Enigmata

Overview

Environment ID: enigmata
Short description: Synthetic, verifiable puzzle tasks with rule-based scoring across 36 tasks in 7 categories
Tags: enigmata, single-turn, reasoning, puzzles, verifiable, generator-verifier

This environment adapts the Enigmata suite as a self-contained evaluation and data-generation environment. Problems are programmatically generated and scored with task-specific, rule-based verifiers.

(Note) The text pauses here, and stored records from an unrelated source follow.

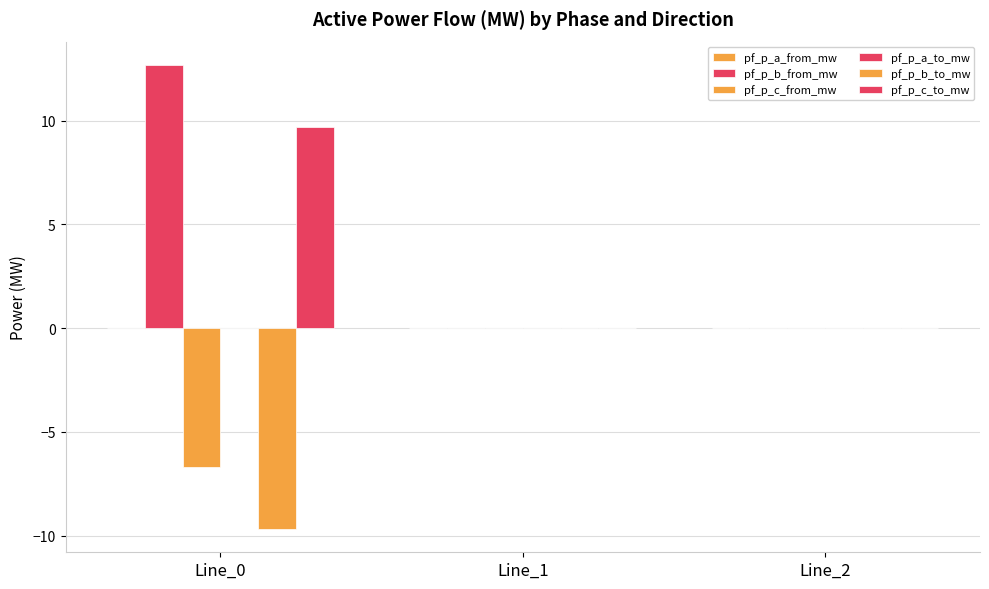

Which series has the widest spread of values?

pf_p_b_from_mw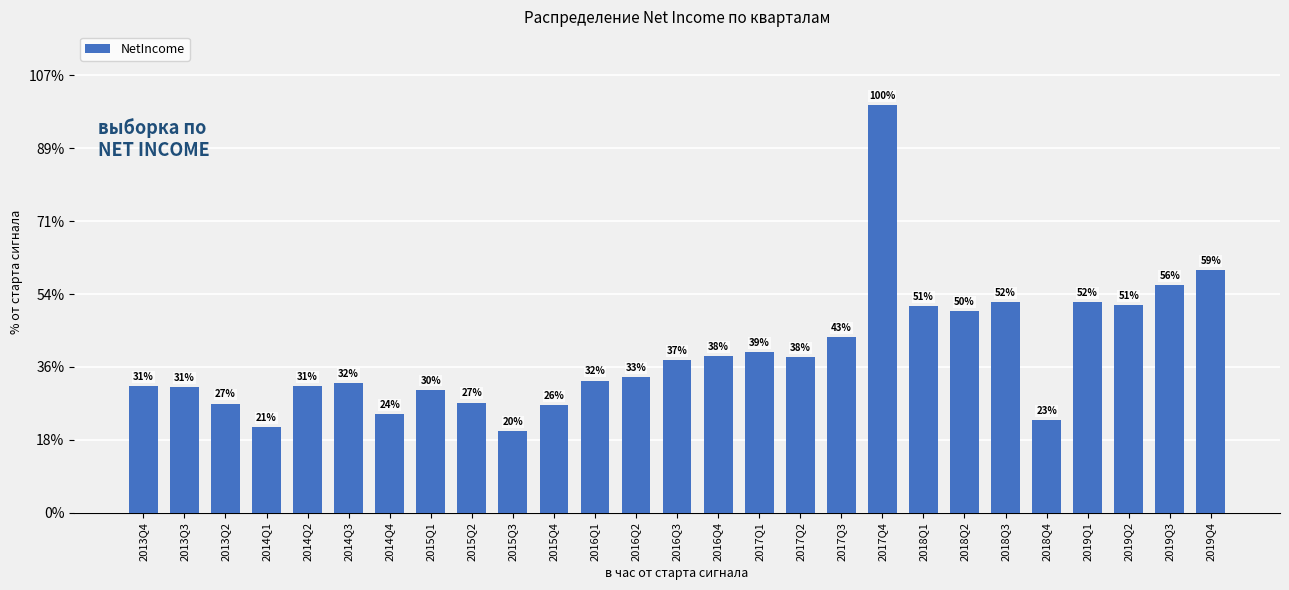

The chart shows a value of 29929000 at 2013Q2. True or false?

True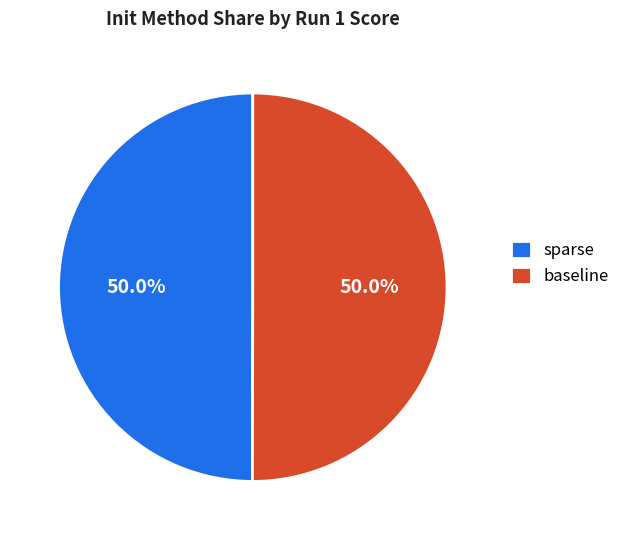

Do sparse and baseline together represent more than half of the pie?

Yes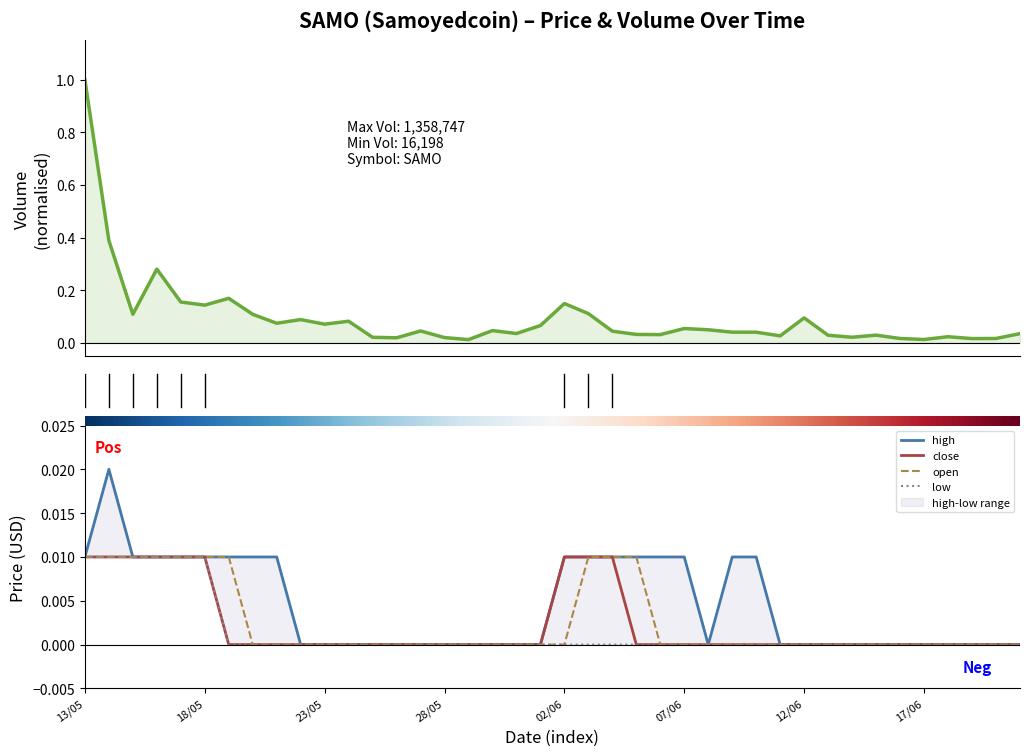

Which series has the largest total across all categories?

volume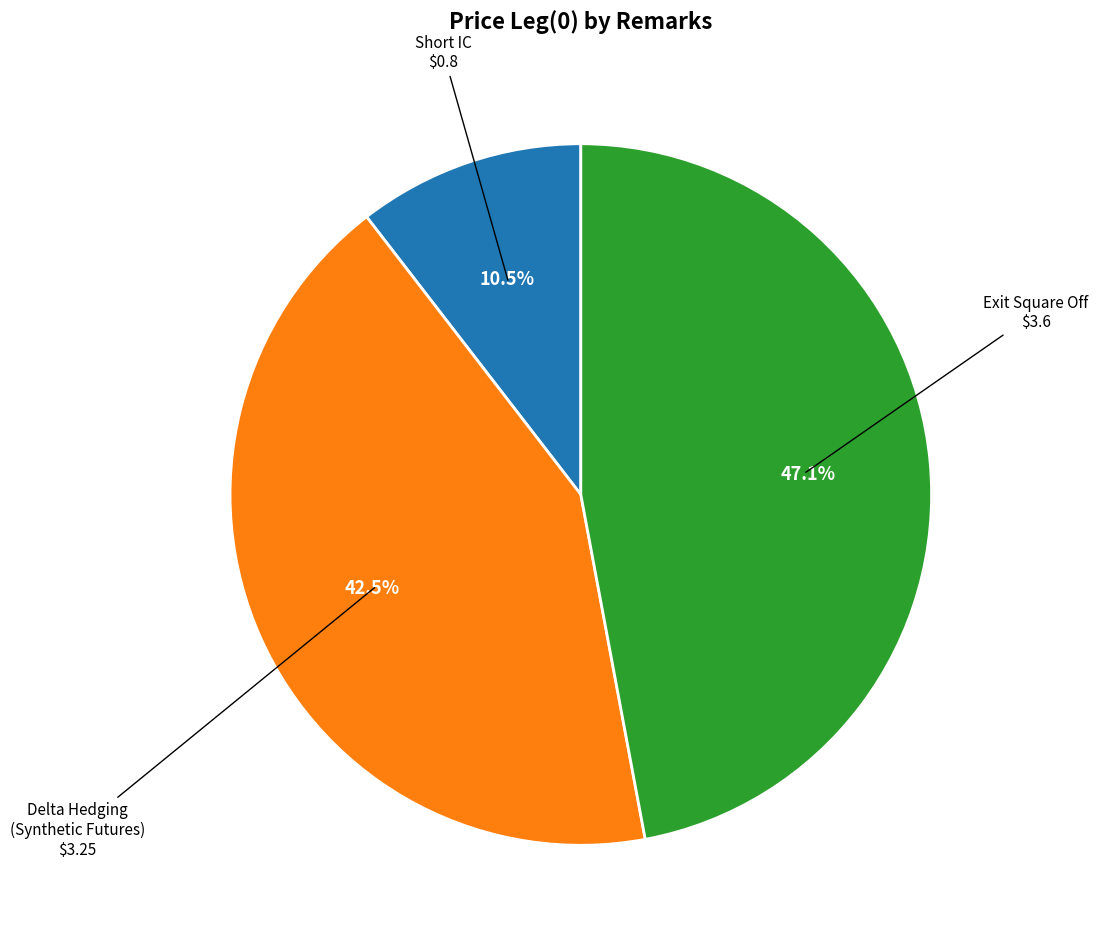

Is there any slice that represents more than half of the pie?

No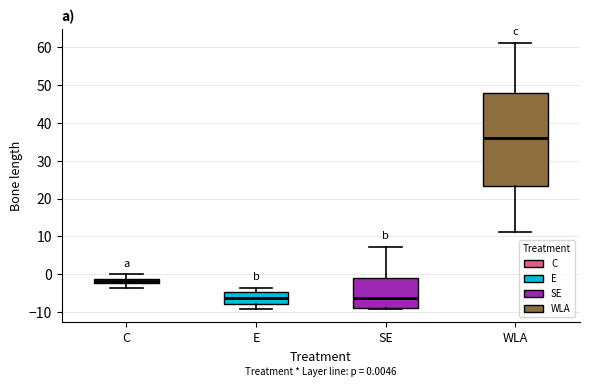

Which box is the tallest, from its lower edge to its upper edge?

WLA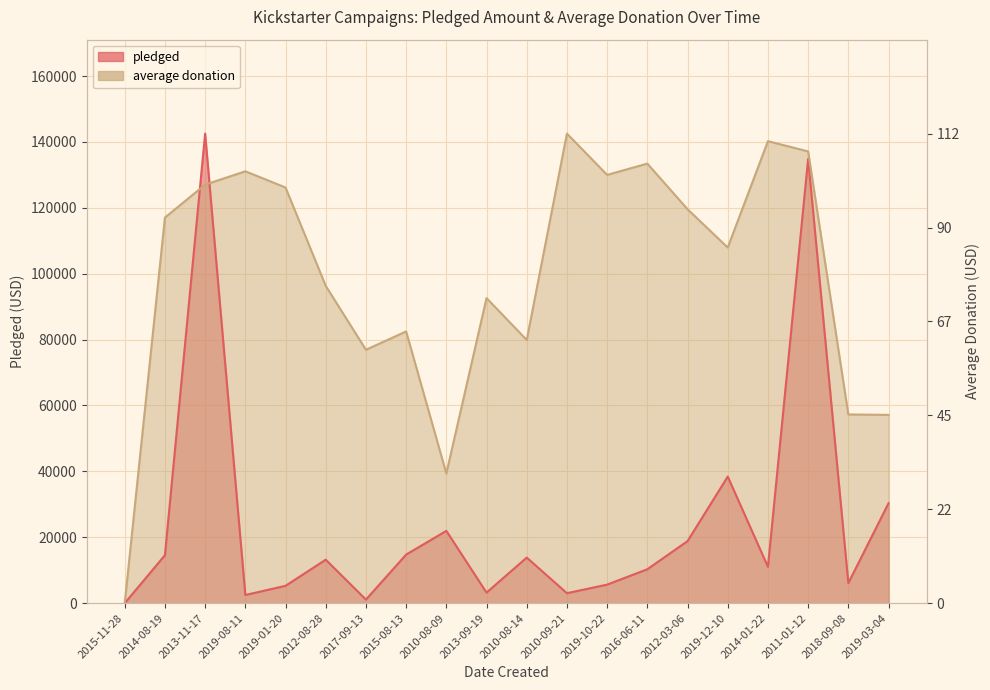

How many data points does each series have?

20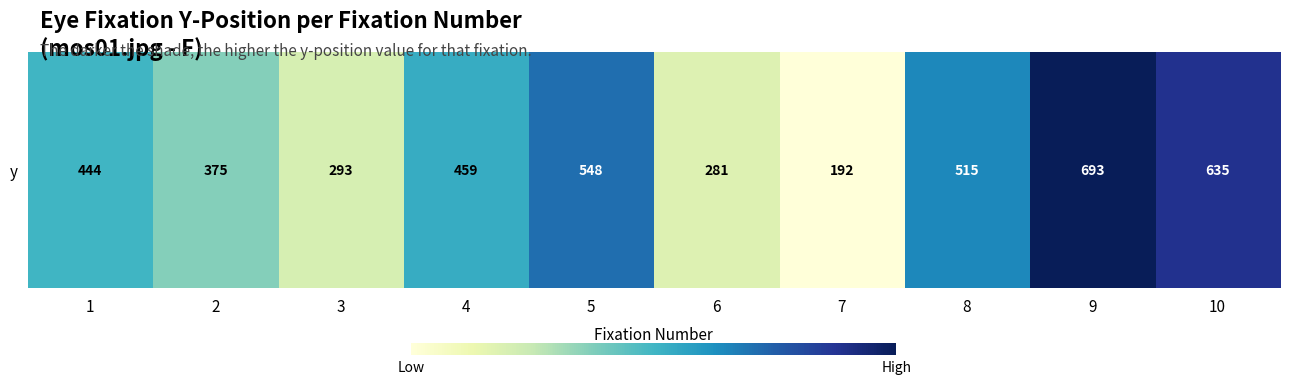

Between 3 and 4, which is larger?

4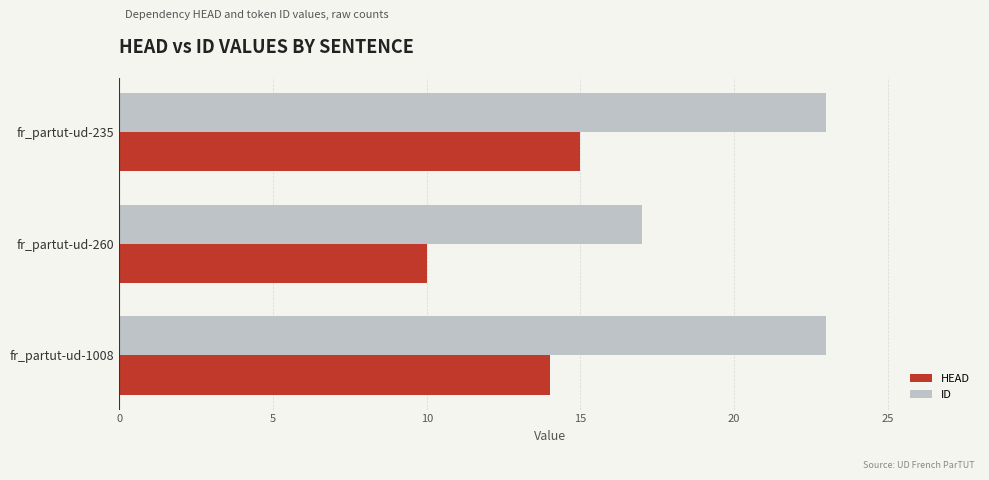

What is the sum of all ID values?

63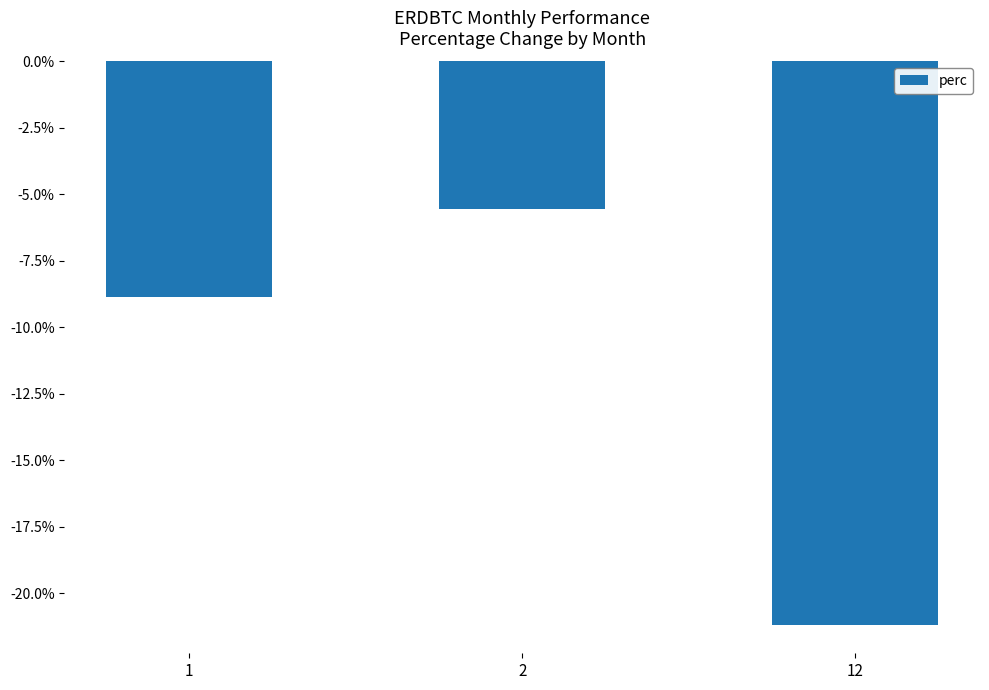

What is the sum of the values at 12 and 2?

-26.7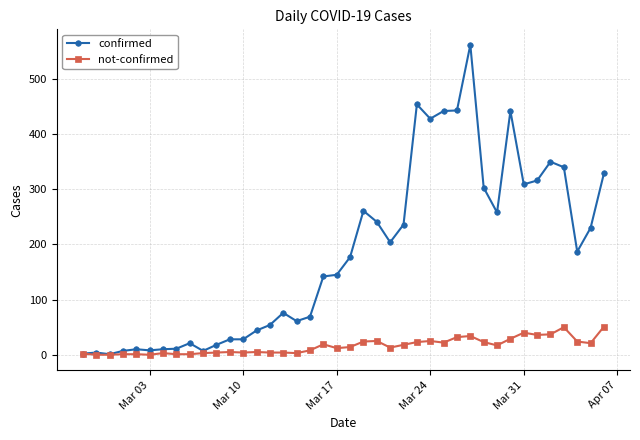

Rank the series by their average value, from lowest to highest.

not-confirmed, confirmed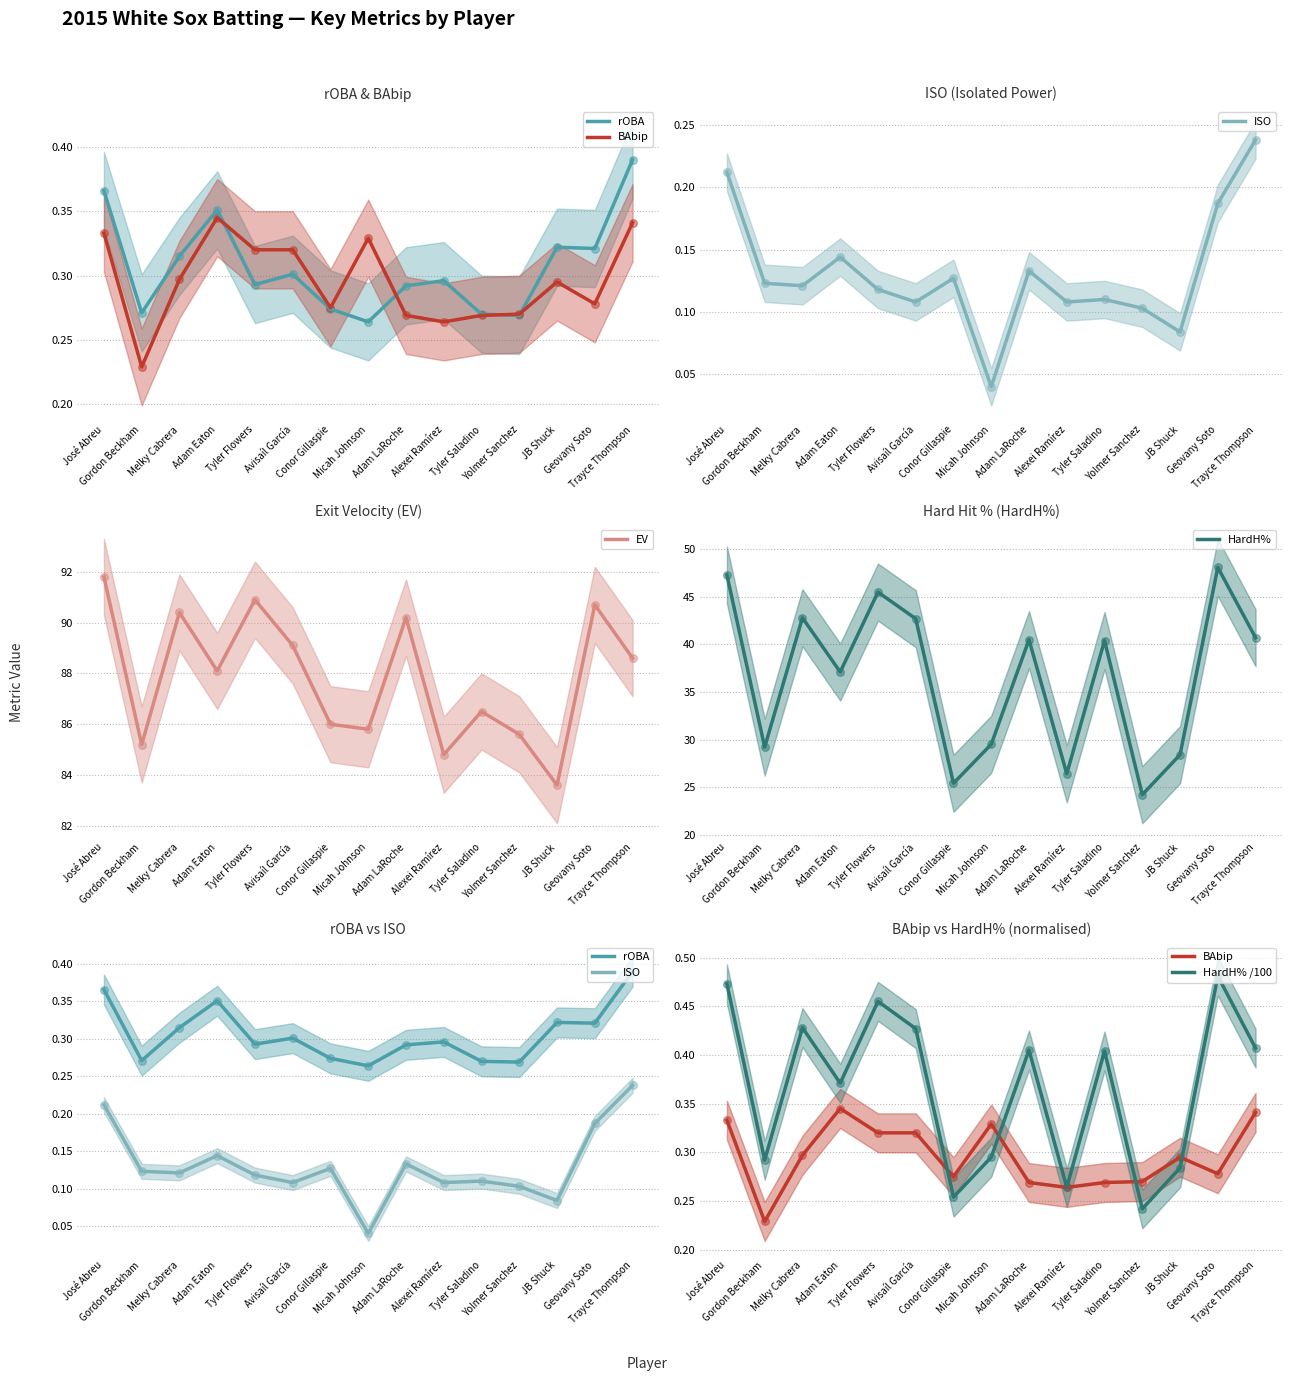

At how many categories does at least one series exceed 50?

15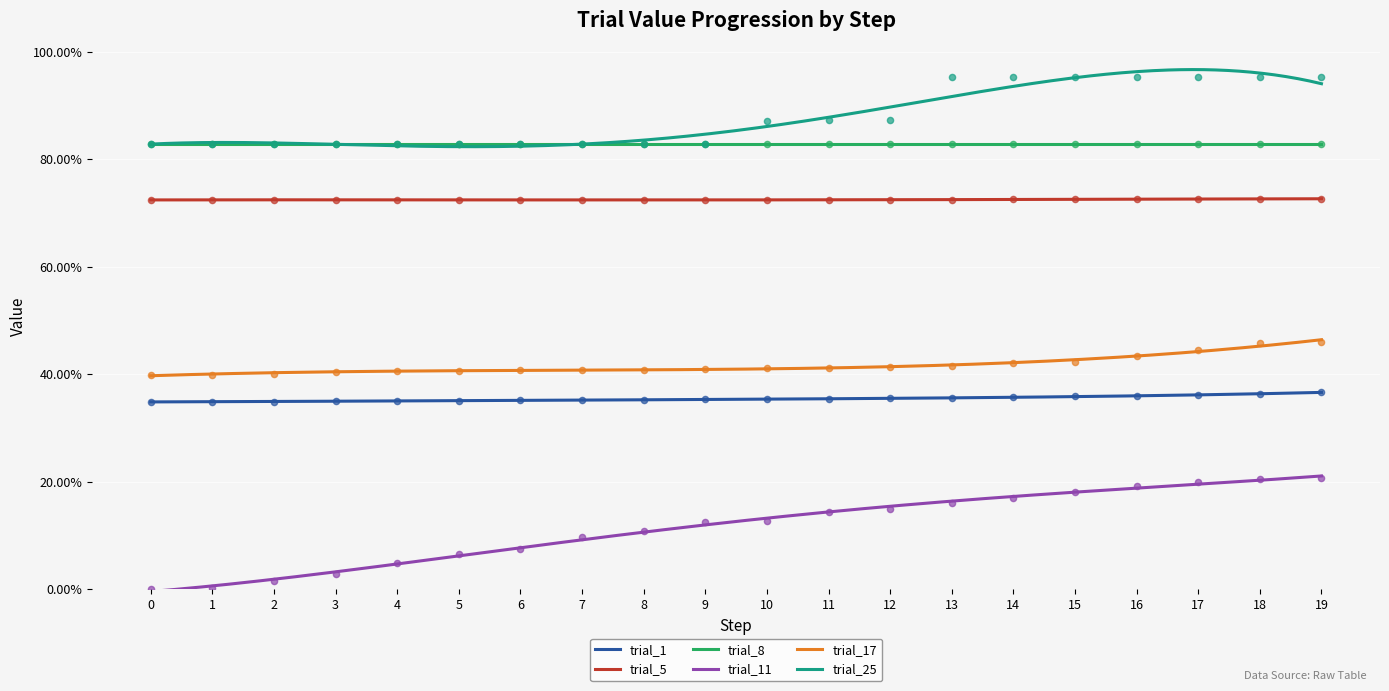

Which series reaches the minimum Y coordinate?

trial_11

It is designed for training and evaluating reasoning models without external LLM judges.

Adapted by Fido Wang - Github, X

Notes:

Python ≥ 3.11; dependencies are declared in pyproject.toml.
If the embedded Enigmata submodule is missing, the environment will automatically clone BytedTsinghua-SIA/Enigmata on first use.

Datasets

Primary dataset(s): Enigmata-Data (synthetic) and Enigmata-Eval (benchmark)
Source link:
- Enigmata-Eval: HuggingFace Dataset
Split sizes (Eval): 4,758 puzzle instances across Easy/Medium/Hard

Task

Type: single-turn
Parser: Identity parser (returns the raw completion)
Rubric overview: Single numeric score from a task-specific verifier (verify) with unit weight

Quickstart

Run an evaluation with defaults (no API keys required):

uv run vf-eval enigmata

Evaluate with a fixed number of examples and specific tasks:

uv run vf-eval enigmata \
  -a '{"num_train_examples": 200, "num_eval_examples": 200, "tasks": ["sudoku", "maze"]}'

Use the predefined benchmark split (downloads Enigmata-Eval from HuggingFace) and evaluate only sudoku:

uv run vf-eval enigmata \
  -a '{"use_predefined_eval_dataset": true, "tasks": "sudoku"}'

Notes:

Use -a / --env-args to pass environment configuration as JSON.
When use_predefined_eval_dataset is false, both train and eval sets are generated on the fly.
You can also generate and evaluate offline using the scripts in Enigmata/ (see that README for details).
Reproducibility: pass seed in env args, or set env var ENIGMATA_SEED to seed RNGs without editing code under Enigmata/. Eval generation uses seed + 1 automatically when seed is provided.

Seeding and Reproducibility

Minimal seeding is applied to stabilize generation without touching code under Enigmata/:

Python random
NumPy (if available)
PYTHONHASHSEED

Examples

Deterministic generation with a fixed seed:

uv run vf-eval enigmata \
  -a '{"num_train_examples": 100, "num_eval_examples": 100, "seed": 42}'

Use environment variable instead of args:

ENIGMATA_SEED=123 uv run vf-eval enigmata \
  -a '{"num_train_examples": 100, "num_eval_examples": 100}'

Different seeds for train vs eval:

uv run vf-eval enigmata \
  -a '{"num_train_examples": 100, "num_eval_examples": 100, "seed": 7}'

Environment Arguments

Arg	Type	Default	Description
`num_train_examples`	int	`-1`	Number of generated training examples per run (-1 means generator-chosen)
`num_eval_examples`	int	`-1`	Number of generated evaluation examples per run (-1 means generator-chosen)
`use_predefined_eval_dataset`	bool	`false`	If `true`, loads `BytedTsinghua-SIA/Enigmata-Eval` from HF for eval
`tasks`	str or list	`"all"`	Filter to a task or list of tasks (e.g., `"sudoku"`, `["sudoku","maze"]`)
`difficulties`	Optional[list]	`None`	List of difficulties to include in the environment.
`system_prompt`	str	`""`	Optional system prompt propagated to the environment
`seed`	Optional[int]	`None`	Global seed for reproducible generation (Python, NumPy). Eval uses `seed+1`

Metrics

Metric	Meaning
`reward`	score of evaluated troubles (typically 0 or 1; aggregated as mean)

Example Structure

Normalized examples produced by this environment follow this schema:

question: str
answer: str
info: 
  - task_name: str
  - difficulty: str
  - split: str
  - language: str
  - meta_json: Optional[str]  # JSON-encoded metadata

Verifier Integration

Per-example scoring dynamically imports verifiable_tasks.tasks.<task_name>.verifier and calls verify(solution: str, answer: str, meta: dict) -> float|int. If a verifier cannot be resolved, the reward defaults to 0.0 to fail closed.